Presume we have our \(Eval\), with a decent cutoff, and quiescence search.
Also presume we have a good performing implementation, which can evaluate \(1M\) nodes per second on a modern PC.
Given the branching factor of chess being \(35\), and \(35^5\) is roughly \(50M\), we can use \(Minimax\) to look ahead \(5\) ply in under a minute.
Though… we couldn’t do more given competition rules, and human players can look 6-8 ply ahead.
Using Alpha-Beta search, and a large transposition table, we can achieve 14 ply, which is expert-level play.
Using a “real computer” workstation with 8 GPU, and \(1B\) nodes per second… but we still need a very well tuned \(Eval\) and database of ending moves to reach Grandmaster status. \(STOCKFISH\) does all of this and often reaches \(d\ge30\) and far exceeds any human player.
Early in the semester we discussed using lookup tables to make decisions. Generally, these tables are large and unwieldly (sometimes infinite), making them poor substitutes for an intelligent search strategy.
However, the beginning and end of many games are much more constrained than the middle
Modern chess makes heavy use of opening theory, and we can use the intuitions of humans to inform our computers, we can go 10-15 ply in before needing to switch to search.
The ends of games also have far fewer moving pieces (only so many valid moves left)
For example: (KRK) ending vs (KBNK) ending
Every ending with 7 or fewer pieces has been solved in this way, they’re ~400T entries, 8 piece endings would require ~40Q entries.
Alpha Beta searches have limitations. Any guesses on the branching factor of Go?
\(Eval\) is hard to define for Go, material value is not a useful indicator and most positions could benefit either side until the endgame
Instead another strategy is used: Monte Carlo Tree Search (MCTS)
Instead of using a heuristic function, the utility is estimated by running several simulations of complete games starting from that state, then averaged
We “roll the dice” over and over, letting the rules decide who wins, rather than estimating
How should moves be decided during these (playouts/rollouts)?

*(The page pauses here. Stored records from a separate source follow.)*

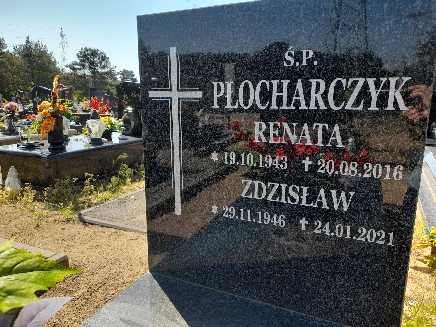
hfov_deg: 69.4
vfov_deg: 54.9
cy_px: 164
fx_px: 315
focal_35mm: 25
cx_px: 218
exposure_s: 1/191
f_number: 2
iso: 20
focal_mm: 4.6
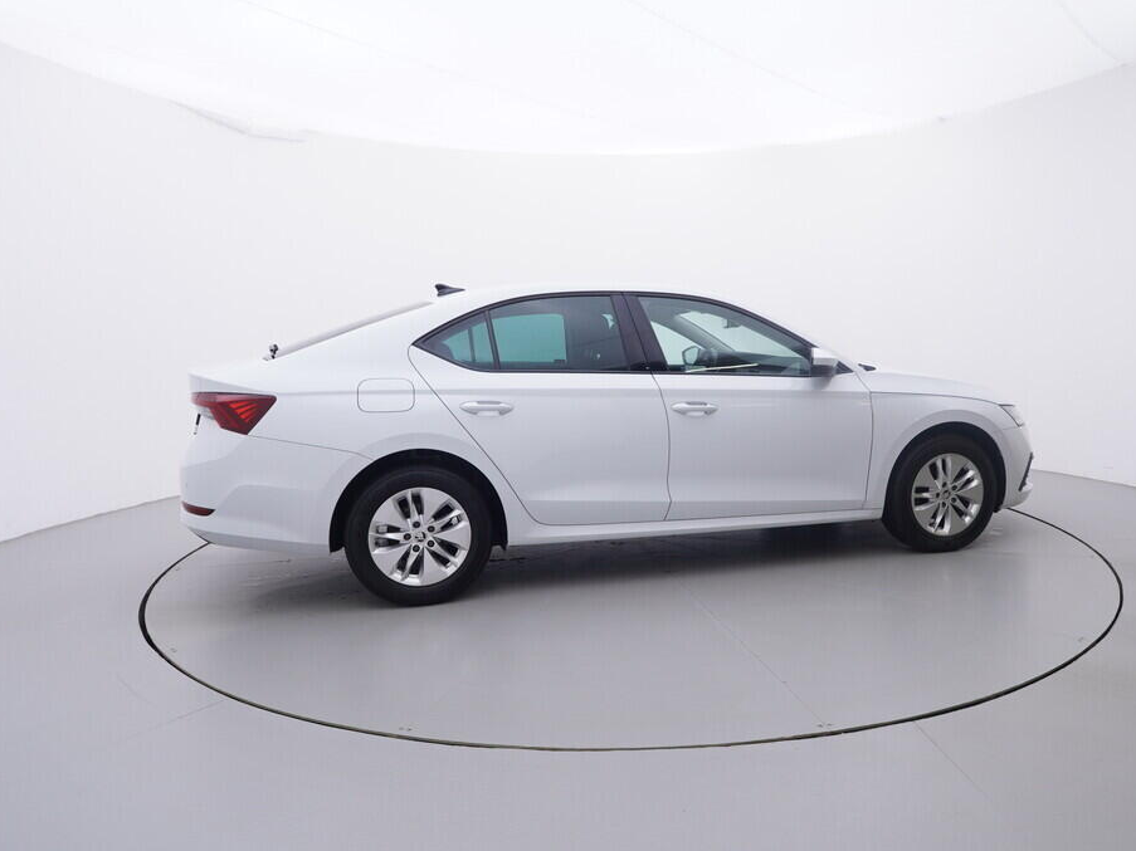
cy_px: 427
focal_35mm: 25
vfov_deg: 55.7
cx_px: 630
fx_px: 805
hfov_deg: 70.2
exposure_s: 1/80
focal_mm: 15
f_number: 5
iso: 200
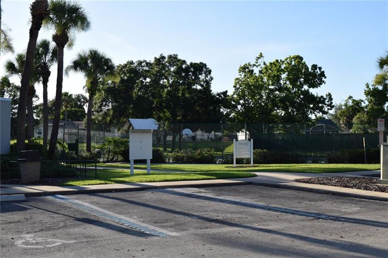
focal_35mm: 48
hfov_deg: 41.1
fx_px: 517
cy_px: 129
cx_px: 194
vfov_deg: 28.0
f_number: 8
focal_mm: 32
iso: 100
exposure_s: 1/200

And what information do we get from these simulations?
To get useful information, we need a playout policy
So… how do we decide the initial position to start the playouts, and how many playouts per position?
Pure Monte Carlo search performs \(N\) simulations and keeps track of win percentage
As \(N\) increases, then this will converge to optimal play (for some stochastic games)
But… usually we need more. We need a selection policy, that focuses effort on the most important parts of the game tree
This requires a balance of exploration and exploitation
MCTS does this by maintaining a search tree, and growing it on each iteration of four steps:
Selection
Expansion
Simulation
Back-propagation
One iteration of MCTS
A very good selection policy is ranks moves based on a confidence bound formula:
\[ UCB1(n)=\frac{U(n)}{N(n)}+C\times\sqrt{\frac{logN(Parent(n))}{N(n)}} \]
Where \(U(n)\) is utility of all playouts that went through node \(n\), \(N(n)\) is the number of playouts through \(n\), and \(Parent(n)\) is the parent node of \(n\).
So: \(\frac{U(n)}{N(n)}\) is the average utility of \(n\)
The term with the square root is the exploration term, which will be high for terms not well explored
\(C\) is a constant to balance the other two terms, usually game programmers have to try several values and pick from the best
Monte Carlo strategies are good for games:
with high branching rations
or when \(Eval\) is hard to define
or for new games, where conventional wisdom doesn’t exist yet
However, in games where a single move could turn the tide of the game entirely, it doesn’t work as well (it might fail to consider that move entirely!)
It also doesn’t pick out “obvious” moves very well, as it doesn’t use any information except for the rules of the game
Historically Alpha-Beta search did better for games like chess, but recent Monte Carlo approaches are doing well in chess and other games like it.